Source data:
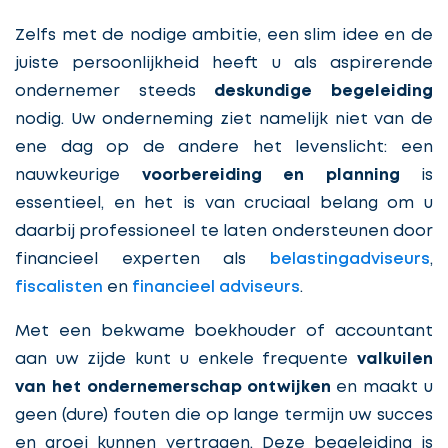
Zelfs met de nodige ambitie, een slim idee en de
juiste persoonlijkheid heeft u als aspirerende
ondernemer steeds
deskundige begeleiding
nodig. Uw onderneming ziet namelijk niet van de
ene dag op de andere het levenslicht: een
nauwkeurige
voorbereiding en planning
is
essentieel, en het is van cruciaal belang om u
daarbij professioneel te laten ondersteunen door
financieel experten als
belastingadviseurs
,
fiscalisten
en
financieel adviseurs
.
Met een bekwame boekhouder of accountant
aan uw zijde kunt u enkele frequente
valkuilen
van het ondernemerschap ontwijken
en maakt u
geen (dure) fouten die op lange termijn uw succes
en groei kunnen vertragen. Deze begeleiding is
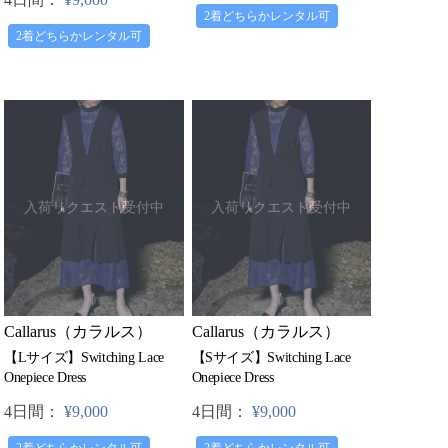
2着どちらかレンタル可
2着どちらかレンタル可
入荷リクエスト受付中
入荷リクエスト受付中
Callarus（カラルス）
Callarus（カラルス）
【Lサイズ】Switching Lace
【Sサイズ】Switching Lace
Onepiece Dress
Onepiece Dress
4日間：
¥9,000
4日間：
¥9,000
2着どちらかレンタル可
2着どちらかレンタル可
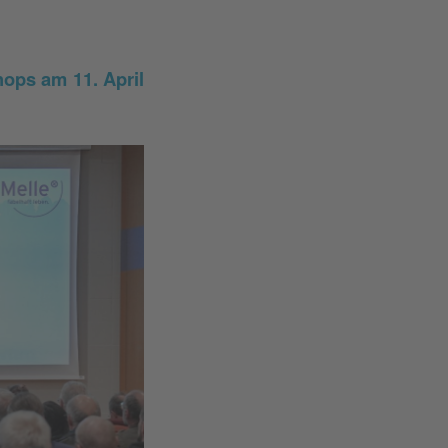
ops am 11. April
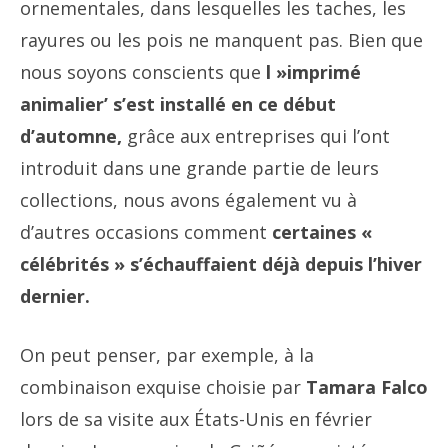
ornementales, dans lesquelles les taches, les
rayures ou les pois ne manquent pas. Bien que
nous soyons conscients que
l »imprimé
animalier’ s’est installé en ce début
d’automne,
grâce aux entreprises qui l’ont
introduit dans une grande partie de leurs
collections, nous avons également vu à
d’autres occasions comment
certaines «
célébrités » s’échauffaient déjà depuis l’hiver
dernier.
On peut penser, par exemple, à la
combinaison exquise choisie par
Tamara Falco
lors de sa visite aux États-Unis en février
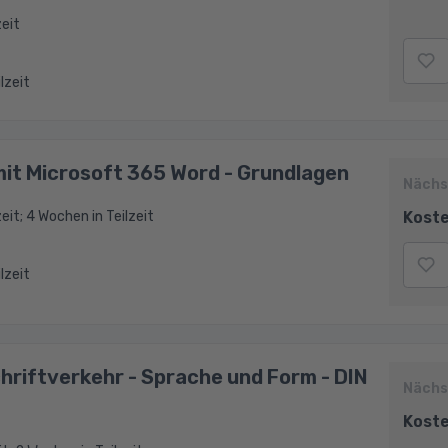
zeit
ilzeit
it Microsoft 365 Word - Grundlagen
Nächs
Koste
eit; 4 Wochen in Teilzeit
ilzeit
riftverkehr - Sprache und Form - DIN
Nächs
Koste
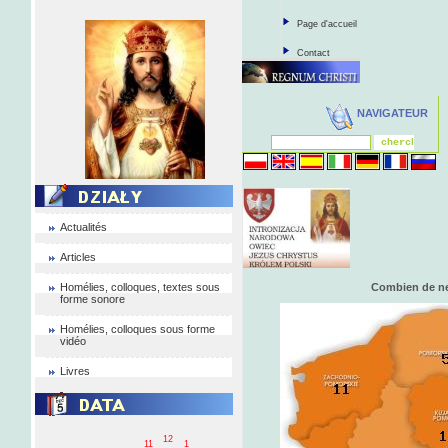
Page d'accueil
Contact
NAVIGATEUR
Actualités
Articles
Homélies, colloques, textes sous
Combien de ne
forme sonore
Homélies, colloques sous forme
vidéo
Livres
12
11
1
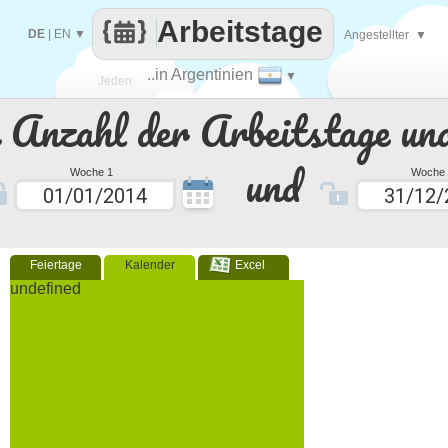
Arbeitstage
DE
|
EN
▼
Angestellter
▼
..in Argentinien
▼
Jeden
e Anzahl der Arbeitstage un
Tag
und
Woche 1
Woche 
Feiertage
Kalender
Excel
undefined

* [What to do] From the lines above, copy those that contain the word "nous".

* [Result of the task]
nous soyons conscients que
collections, nous avons également vu à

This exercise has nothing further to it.